Tragic end to yacht hijack

The four yachtsmen on the SV Quest, kidnapped on Friday in the Arabian Sea south of Oman, have been shot, in a sudden and tragic end to their capture. Details of events are still unclear, but it appears they were killed by their hijackers during an exchange of fire with a nearby US warship. One of the captured crew had sailed recently with Club member, Malcolm Lewis-Jones on his yacht Amber Sea. (Read his tribute to Phyllis here).
Their deaths mark an escalation in the war waged by pirates against all those using the Suez Canal route to return to Europe from the Pacific. Until now, most hijackings have ended without loss of life, though often after the payment of substantial ransoms.
Four pirates are reported to have died in the fight, while 13 have been captured by the USS Sterett, a guided missile destroyer which was shadowing the hijacked yacht.
The four sailors all came from the west coast of America. The yacht’s owners, Scott and Jean Adam, were from Marina del Ray in California, and their crew, Phyllis Mackay and Bob Riggle, sailed with the Seattle Singles Yacht Club. Scott Adam had recently become a member of the Cruising Association.
Phyllis Mackay, was a friend of long-standing LSC member Malcolm Lewis-Jones. Phyllis had sailed with Malcolm on Amber Sea’s voyage from Gibraltar to Antigua.

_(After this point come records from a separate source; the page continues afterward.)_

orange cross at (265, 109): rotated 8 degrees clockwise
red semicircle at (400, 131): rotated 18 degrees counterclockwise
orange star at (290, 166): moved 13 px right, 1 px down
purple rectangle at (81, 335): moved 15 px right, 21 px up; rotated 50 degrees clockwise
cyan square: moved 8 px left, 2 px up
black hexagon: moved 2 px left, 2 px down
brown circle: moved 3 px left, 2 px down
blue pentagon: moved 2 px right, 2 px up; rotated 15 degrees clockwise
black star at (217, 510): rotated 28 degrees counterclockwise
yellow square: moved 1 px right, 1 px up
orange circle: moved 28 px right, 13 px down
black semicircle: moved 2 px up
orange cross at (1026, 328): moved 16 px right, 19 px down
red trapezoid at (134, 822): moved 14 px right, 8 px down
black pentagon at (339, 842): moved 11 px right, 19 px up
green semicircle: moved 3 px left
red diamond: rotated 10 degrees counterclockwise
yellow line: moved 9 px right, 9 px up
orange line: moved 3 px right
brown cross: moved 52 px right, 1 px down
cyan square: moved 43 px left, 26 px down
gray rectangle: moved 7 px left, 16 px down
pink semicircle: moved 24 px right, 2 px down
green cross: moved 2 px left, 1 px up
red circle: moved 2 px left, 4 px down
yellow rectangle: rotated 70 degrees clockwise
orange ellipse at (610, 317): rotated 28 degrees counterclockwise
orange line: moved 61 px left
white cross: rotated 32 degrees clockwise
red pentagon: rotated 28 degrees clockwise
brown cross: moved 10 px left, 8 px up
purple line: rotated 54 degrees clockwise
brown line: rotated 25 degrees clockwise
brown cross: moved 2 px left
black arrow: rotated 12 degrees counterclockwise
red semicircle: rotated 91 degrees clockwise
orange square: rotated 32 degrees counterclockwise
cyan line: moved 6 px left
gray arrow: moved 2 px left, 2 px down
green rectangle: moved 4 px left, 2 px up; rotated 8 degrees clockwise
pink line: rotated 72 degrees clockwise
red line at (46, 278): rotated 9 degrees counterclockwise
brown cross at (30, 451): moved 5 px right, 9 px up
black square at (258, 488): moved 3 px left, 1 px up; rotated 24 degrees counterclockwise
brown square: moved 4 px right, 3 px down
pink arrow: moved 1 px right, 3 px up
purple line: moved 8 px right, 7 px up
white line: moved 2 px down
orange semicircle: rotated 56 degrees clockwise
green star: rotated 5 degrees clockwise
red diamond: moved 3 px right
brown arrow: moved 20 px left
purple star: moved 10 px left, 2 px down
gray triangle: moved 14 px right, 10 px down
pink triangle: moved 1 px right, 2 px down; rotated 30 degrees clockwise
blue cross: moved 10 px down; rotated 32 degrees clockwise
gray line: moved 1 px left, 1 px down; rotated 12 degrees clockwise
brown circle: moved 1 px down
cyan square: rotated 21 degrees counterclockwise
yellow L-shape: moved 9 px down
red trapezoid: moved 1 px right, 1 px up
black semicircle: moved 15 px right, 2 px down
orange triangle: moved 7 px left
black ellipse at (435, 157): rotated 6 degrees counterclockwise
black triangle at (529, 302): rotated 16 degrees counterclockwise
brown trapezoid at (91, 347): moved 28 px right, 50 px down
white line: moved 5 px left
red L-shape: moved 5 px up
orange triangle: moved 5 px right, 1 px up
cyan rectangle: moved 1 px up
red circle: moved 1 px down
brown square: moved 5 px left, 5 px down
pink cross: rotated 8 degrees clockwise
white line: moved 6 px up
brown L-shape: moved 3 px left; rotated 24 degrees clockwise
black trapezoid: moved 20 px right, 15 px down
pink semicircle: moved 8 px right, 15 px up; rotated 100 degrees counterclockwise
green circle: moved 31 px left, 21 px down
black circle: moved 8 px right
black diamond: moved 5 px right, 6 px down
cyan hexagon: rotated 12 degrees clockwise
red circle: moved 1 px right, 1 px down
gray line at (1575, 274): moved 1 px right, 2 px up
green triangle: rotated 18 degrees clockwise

They were boarded some 250 miles off the coast of Oman, indicating that they had taken a route that took them north and east, as far as possible away from Somalia.
The Adams had their 58 foot Davidson pilot house built in New Zealand in 2004, and had sailed it from there to Alaska, and onwards through the Pacific. They had briefly joined the Blue Water Rally in Thailand, but left it last Tuesday to make their own way to Oman. The Blue Water Rally have issued a statement expressing the shock and sympathy of the organisers and participants.
The Club extends its sympathy to the families and friends of all those killed in the attack.